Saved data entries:
━━━━━━━━━━━━━━━━

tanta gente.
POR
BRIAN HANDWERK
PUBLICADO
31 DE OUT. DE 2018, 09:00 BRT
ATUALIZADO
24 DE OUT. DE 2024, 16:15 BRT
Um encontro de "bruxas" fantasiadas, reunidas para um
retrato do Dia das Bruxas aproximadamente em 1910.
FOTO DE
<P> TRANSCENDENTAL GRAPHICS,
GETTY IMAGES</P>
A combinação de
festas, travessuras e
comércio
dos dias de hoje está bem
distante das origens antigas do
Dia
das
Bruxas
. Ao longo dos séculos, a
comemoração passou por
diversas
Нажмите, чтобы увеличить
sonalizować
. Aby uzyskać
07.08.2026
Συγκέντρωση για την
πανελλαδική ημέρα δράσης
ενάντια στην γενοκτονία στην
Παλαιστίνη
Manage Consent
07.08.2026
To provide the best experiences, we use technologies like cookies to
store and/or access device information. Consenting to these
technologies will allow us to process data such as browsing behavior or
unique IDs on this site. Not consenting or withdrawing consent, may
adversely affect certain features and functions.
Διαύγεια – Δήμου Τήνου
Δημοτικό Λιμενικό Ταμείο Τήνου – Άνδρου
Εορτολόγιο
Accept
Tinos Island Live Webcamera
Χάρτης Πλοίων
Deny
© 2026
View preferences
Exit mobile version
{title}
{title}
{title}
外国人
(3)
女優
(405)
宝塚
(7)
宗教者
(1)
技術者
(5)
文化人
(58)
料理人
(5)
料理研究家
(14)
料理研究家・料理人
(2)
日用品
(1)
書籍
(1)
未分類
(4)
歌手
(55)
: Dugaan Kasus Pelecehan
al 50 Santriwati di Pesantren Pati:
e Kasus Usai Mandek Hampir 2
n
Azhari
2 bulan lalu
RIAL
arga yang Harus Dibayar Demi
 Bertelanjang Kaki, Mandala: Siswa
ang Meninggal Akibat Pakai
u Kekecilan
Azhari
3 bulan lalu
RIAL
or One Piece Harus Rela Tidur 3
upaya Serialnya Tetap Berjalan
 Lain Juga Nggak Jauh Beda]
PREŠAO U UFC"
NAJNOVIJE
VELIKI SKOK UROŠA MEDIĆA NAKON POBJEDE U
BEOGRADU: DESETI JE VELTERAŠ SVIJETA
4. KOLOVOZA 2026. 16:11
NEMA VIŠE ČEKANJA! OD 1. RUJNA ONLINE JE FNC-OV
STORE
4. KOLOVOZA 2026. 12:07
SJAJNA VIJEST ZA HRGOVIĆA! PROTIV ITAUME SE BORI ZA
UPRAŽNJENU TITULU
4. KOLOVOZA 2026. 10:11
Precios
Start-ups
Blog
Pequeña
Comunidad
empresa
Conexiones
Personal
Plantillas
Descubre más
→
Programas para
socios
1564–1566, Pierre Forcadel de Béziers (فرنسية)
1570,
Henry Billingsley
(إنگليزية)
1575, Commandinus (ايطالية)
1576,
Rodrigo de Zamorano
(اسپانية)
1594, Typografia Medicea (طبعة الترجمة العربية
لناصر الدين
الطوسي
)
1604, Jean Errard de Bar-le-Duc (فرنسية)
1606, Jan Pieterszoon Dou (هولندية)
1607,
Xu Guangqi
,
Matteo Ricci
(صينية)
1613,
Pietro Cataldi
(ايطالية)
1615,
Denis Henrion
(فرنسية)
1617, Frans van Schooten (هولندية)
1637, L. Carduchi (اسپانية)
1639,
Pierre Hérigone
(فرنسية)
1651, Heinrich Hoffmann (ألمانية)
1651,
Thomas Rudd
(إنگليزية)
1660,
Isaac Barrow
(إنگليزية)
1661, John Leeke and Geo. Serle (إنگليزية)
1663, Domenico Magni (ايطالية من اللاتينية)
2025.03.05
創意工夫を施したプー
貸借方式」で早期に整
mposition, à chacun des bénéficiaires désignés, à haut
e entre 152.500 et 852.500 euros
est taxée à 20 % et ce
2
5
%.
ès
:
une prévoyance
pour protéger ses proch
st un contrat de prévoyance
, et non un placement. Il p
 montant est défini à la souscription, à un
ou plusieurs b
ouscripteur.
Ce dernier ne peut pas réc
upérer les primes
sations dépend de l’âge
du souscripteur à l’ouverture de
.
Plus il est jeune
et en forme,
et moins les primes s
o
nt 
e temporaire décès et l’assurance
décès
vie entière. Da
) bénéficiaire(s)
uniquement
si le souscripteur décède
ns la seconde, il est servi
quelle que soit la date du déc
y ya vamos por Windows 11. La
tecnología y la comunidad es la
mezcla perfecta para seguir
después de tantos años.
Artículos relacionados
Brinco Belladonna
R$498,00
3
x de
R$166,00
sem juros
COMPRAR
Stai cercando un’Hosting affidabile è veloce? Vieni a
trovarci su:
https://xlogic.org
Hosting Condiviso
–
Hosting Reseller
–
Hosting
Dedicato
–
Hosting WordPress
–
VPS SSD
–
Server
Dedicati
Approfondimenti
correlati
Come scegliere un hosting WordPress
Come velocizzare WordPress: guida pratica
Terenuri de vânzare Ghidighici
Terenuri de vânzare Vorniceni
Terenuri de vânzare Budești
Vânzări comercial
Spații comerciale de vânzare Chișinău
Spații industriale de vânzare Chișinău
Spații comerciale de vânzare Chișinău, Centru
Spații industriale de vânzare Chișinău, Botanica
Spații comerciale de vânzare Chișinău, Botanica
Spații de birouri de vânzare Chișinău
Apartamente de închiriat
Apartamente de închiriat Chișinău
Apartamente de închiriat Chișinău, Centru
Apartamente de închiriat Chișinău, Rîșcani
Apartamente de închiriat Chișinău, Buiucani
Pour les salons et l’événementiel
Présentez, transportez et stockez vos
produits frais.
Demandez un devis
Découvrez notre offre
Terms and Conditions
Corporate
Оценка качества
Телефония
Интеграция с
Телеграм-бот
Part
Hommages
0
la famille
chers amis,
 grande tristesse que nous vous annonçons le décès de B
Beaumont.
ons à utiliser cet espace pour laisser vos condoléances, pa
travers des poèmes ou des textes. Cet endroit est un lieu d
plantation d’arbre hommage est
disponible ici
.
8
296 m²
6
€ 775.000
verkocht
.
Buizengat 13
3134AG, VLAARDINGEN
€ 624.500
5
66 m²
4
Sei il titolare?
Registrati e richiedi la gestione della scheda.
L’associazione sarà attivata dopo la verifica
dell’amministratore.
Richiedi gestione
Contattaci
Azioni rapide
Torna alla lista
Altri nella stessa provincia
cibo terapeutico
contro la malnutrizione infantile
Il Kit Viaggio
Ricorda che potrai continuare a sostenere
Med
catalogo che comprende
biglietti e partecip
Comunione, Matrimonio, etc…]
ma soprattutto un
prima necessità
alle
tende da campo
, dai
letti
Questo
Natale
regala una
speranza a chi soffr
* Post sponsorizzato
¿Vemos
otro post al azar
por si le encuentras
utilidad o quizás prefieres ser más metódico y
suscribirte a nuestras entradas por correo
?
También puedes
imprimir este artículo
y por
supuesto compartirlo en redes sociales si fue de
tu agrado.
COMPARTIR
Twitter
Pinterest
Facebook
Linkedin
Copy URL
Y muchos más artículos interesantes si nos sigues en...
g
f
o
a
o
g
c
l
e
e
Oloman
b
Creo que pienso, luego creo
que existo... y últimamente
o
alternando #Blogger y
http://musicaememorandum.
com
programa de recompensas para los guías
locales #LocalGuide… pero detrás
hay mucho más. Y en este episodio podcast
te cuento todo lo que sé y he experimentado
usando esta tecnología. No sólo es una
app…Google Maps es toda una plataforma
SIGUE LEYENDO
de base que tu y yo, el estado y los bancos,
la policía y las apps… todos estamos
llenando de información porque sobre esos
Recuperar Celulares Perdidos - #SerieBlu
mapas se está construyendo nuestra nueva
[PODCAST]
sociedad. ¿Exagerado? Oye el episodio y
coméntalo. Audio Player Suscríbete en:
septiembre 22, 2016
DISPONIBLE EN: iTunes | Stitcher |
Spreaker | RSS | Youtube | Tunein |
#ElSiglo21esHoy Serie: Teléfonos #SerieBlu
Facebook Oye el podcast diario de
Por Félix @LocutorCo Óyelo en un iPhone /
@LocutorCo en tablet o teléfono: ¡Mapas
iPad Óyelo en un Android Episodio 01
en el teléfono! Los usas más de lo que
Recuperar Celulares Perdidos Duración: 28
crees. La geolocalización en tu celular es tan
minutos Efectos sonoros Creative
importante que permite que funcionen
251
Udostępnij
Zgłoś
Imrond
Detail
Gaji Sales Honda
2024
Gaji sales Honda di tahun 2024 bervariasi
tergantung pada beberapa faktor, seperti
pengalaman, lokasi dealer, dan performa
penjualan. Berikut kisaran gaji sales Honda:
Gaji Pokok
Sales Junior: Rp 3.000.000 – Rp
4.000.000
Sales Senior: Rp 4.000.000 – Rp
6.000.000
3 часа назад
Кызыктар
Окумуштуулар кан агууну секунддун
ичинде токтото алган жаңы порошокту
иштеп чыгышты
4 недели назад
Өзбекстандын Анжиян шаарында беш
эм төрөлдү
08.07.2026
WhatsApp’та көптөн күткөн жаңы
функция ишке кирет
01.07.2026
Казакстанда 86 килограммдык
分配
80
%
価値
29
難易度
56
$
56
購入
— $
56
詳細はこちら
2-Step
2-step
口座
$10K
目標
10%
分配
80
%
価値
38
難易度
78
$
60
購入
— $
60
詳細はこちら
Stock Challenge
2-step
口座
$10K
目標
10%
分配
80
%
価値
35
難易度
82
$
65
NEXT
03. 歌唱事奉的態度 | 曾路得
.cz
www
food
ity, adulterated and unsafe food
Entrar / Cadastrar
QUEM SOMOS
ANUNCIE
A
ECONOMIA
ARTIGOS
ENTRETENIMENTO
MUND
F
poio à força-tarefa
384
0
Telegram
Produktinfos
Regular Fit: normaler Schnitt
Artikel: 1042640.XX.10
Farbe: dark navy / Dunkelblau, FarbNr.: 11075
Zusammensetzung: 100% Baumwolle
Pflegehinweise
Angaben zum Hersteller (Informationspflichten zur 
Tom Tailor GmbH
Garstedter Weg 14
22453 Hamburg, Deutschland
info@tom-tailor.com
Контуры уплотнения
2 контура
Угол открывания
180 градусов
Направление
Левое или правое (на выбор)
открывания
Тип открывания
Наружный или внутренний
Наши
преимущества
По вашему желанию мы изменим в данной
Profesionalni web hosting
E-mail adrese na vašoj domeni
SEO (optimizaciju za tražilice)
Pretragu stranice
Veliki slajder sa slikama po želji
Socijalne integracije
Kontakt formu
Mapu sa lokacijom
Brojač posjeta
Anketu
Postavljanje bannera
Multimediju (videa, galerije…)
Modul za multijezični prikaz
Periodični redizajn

━━━━━━━━━━━━━━━━

→ **BRIEF**:
Write out the rows above verbatim, starting at the first row and ending at the line that contains "technologies will allow".

→ **ANSWER BOX**:
tanta gente.
POR
BRIAN HANDWERK
PUBLICADO
31 DE OUT. DE 2018, 09:00 BRT
ATUALIZADO
24 DE OUT. DE 2024, 16:15 BRT
Um encontro de "bruxas" fantasiadas, reunidas para um
retrato do Dia das Bruxas aproximadamente em 1910.
FOTO DE
<P> TRANSCENDENTAL GRAPHICS,
GETTY IMAGES</P>
A combinação de
festas, travessuras e
comércio
dos dias de hoje está bem
distante das origens antigas do
Dia
das
Bruxas
. Ao longo dos séculos, a
comemoração passou por
diversas
Нажмите, чтобы увеличить
sonalizować
. Aby uzyskać
07.08.2026
Συγκέντρωση για την
πανελλαδική ημέρα δράσης
ενάντια στην γενοκτονία στην
Παλαιστίνη
Manage Consent
07.08.2026
To provide the best experiences, we use technologies like cookies to
store and/or access device information. Consenting to these
technologies will allow us to process data such as browsing behavior or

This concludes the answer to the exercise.